» Given passage:
2. Description of the Related Art
Portable electronic products, such as mobile phones, WLAN (Wireless Local Area Network) products and GPS (Global Positioning System) products have flourished due to rapid advance of wireless communication technology. Because of market competition and consumers' desire for high-end products, the related manufacturers not only lay emphasis on electronic performance but also pay much attention to design appearance. Thus, the antennae, which are originally externally exposed, have gradually become internally designed. The concealed antennae, though arranged in a small confined space, still have to maintain a superior capability of signal receiving and transmitting.
Two of the commonly concealed antennae are the monopole antenna and the Planar Inverted F Antenna (PIFA). The monopole antenna is inexpensive with a simple structure. Length of the monopole antenna, however, cannot be effectively reduced due to the requirement of signal receiving efficiency. Therefore, use of the monopole antenna may impair the appearance of portable electronic products and has gradually become obsolete. PIFA, with a wider operation bandwidth, can be adapted to the form of a portable electronic device. Thus, PIFA is more widely used on the market. Both the monopole and the PIFA antennae are prone to be affected by the reactance effect generated due to the presence of dielectric materials or human body in the near-field region. This may result in frequency shift of the antenna. In other words, any object that is near to the antenna may affect its performance, causing a decrease of its efficiency of signal transmitting/receiving and an increase in noise.
Accordingly, the present invention proposes a miniature antenna characterized in a small size and a capability of confining induced current to the proximity of the antenna to overcome the conventional problems.
The primary objective of the present invention is to provide a miniature antenna, wherein electrode layers are partially overlapped to form a region that functions as a capacitor in series, thereby increase the capacitance of the antenna and decrease the dimension of the antenna.

» Tasks to carry out:
(a) Retype the part of the antenna passage between "2. Description of" and "receiving and transmitting.", inclusive.
(b) Pull out every line of the records that contains the string "kern", matching case exactly.
The records that come next are unrelated to the antenna passage.

Collection entries
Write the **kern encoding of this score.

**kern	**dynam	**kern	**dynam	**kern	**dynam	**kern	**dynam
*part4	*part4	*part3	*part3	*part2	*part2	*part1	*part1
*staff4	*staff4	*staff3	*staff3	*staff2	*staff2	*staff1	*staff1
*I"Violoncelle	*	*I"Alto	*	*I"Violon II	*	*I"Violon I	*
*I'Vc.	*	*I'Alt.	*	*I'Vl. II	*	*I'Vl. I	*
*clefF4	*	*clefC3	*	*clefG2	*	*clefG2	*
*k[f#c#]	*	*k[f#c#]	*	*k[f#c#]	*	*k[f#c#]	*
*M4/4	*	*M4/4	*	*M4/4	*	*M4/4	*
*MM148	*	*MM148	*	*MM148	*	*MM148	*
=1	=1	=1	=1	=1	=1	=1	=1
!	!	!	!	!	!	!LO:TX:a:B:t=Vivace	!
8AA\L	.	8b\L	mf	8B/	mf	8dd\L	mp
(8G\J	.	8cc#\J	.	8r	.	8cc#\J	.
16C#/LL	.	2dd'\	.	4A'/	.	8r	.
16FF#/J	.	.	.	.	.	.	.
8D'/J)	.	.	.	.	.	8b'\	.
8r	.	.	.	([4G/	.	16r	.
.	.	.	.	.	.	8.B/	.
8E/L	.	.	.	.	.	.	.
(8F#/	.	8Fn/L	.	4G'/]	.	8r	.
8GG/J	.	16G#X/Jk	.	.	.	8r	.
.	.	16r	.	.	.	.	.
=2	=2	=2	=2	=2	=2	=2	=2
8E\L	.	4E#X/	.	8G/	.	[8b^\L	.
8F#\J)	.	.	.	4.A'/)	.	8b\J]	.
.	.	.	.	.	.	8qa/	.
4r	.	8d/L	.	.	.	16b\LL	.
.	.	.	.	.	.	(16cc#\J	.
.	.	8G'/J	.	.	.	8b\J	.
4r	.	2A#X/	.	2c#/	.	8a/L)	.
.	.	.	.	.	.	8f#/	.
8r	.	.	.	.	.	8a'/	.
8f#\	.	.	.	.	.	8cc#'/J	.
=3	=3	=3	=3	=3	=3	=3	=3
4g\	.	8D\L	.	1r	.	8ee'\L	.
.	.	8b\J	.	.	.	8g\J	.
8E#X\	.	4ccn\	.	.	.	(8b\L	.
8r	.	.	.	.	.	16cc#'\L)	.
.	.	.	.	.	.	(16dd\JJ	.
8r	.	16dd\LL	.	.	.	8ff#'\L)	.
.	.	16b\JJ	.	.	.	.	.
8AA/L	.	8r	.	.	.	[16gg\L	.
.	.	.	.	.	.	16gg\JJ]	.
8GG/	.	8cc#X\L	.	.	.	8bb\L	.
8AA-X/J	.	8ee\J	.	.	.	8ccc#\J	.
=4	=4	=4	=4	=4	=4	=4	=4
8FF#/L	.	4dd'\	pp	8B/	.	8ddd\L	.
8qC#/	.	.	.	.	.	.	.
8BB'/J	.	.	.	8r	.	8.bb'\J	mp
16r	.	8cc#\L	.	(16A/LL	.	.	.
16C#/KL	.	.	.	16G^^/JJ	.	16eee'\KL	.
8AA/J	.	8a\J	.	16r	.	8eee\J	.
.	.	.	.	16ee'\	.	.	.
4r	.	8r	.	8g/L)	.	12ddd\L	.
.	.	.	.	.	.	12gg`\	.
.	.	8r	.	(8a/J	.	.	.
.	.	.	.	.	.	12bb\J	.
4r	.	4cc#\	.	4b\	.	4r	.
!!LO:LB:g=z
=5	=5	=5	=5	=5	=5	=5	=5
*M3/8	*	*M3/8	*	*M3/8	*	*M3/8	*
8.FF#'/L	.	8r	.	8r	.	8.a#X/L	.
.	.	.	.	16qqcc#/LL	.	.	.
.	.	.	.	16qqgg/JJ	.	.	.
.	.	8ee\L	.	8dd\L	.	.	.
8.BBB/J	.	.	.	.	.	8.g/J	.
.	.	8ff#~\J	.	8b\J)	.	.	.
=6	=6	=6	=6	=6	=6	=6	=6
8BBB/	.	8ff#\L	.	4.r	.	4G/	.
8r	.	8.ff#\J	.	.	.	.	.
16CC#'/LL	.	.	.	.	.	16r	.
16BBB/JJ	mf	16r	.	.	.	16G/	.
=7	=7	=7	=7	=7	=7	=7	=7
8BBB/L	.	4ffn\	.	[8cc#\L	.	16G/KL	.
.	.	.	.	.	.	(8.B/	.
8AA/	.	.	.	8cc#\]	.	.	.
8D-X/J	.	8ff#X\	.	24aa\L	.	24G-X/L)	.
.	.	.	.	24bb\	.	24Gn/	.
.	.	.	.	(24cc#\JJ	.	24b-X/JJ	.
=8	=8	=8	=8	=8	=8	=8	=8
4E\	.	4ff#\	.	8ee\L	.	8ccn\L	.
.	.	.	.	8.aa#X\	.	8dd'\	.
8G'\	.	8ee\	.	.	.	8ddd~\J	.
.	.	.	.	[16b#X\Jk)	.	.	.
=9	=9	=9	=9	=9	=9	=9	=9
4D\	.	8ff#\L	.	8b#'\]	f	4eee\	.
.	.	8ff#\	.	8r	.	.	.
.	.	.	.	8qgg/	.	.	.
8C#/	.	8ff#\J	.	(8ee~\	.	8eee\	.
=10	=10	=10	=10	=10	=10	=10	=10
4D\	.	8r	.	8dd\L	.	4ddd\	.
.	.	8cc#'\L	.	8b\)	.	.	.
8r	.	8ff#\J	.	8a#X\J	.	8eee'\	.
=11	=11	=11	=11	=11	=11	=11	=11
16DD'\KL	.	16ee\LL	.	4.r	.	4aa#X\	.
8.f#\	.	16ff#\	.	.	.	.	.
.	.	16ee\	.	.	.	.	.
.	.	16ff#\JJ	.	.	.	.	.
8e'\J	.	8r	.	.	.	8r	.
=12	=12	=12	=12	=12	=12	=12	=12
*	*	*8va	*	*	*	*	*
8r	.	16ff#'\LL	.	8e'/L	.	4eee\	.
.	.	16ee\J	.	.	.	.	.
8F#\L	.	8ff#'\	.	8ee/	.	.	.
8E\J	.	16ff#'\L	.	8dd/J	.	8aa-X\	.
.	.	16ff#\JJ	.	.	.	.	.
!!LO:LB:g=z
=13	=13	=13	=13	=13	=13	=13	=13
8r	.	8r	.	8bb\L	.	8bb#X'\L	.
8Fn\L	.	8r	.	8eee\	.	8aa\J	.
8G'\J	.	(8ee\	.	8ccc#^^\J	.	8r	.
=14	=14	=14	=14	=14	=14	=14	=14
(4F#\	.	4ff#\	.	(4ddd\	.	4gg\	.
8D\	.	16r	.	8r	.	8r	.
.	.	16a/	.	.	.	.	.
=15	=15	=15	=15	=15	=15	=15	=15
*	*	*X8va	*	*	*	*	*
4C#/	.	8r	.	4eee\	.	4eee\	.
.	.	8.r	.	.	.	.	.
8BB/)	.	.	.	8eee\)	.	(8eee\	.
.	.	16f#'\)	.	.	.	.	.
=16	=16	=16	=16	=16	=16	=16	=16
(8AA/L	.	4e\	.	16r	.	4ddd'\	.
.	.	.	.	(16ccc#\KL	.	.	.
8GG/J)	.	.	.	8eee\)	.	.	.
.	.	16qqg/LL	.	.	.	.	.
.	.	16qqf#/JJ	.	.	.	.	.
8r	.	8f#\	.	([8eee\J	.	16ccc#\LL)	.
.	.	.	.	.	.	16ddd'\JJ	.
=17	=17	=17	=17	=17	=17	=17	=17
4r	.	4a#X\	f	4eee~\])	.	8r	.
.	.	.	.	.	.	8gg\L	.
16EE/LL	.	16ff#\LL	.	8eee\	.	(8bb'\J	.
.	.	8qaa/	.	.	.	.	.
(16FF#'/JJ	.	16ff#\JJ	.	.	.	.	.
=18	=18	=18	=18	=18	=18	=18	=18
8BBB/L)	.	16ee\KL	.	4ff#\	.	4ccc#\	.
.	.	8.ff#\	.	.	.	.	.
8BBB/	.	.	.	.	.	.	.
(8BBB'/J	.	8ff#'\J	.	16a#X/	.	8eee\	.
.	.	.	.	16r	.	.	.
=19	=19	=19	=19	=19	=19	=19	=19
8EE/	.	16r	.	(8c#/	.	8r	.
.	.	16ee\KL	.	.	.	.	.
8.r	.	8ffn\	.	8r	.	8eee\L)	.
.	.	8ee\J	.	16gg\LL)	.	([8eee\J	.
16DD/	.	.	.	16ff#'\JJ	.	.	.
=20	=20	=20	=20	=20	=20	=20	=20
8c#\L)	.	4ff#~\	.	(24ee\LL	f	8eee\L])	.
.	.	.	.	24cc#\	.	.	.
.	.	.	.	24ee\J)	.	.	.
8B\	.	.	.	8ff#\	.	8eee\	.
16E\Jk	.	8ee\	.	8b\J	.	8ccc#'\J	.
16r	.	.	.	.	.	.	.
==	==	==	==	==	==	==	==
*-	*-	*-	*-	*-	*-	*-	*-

» Exercise responses:
(a)
2. Description of the Related Art
Portable electronic products, such as mobile phones, WLAN (Wireless Local Area Network) products and GPS (Global Positioning System) products have flourished due to rapid advance of wireless communication technology. Because of market competition and consumers' desire for high-end products, the related manufacturers not only lay emphasis on electronic performance but also pay much attention to design appearance. Thus, the antennae, which are originally externally exposed, have gradually become internally designed. The concealed antennae, though arranged in a small confined space, still have to maintain a superior capability of signal receiving and transmitting.

(b)
Write the **kern encoding of this score.
**kern	**dynam	**kern	**dynam	**kern	**dynam	**kern	**dynam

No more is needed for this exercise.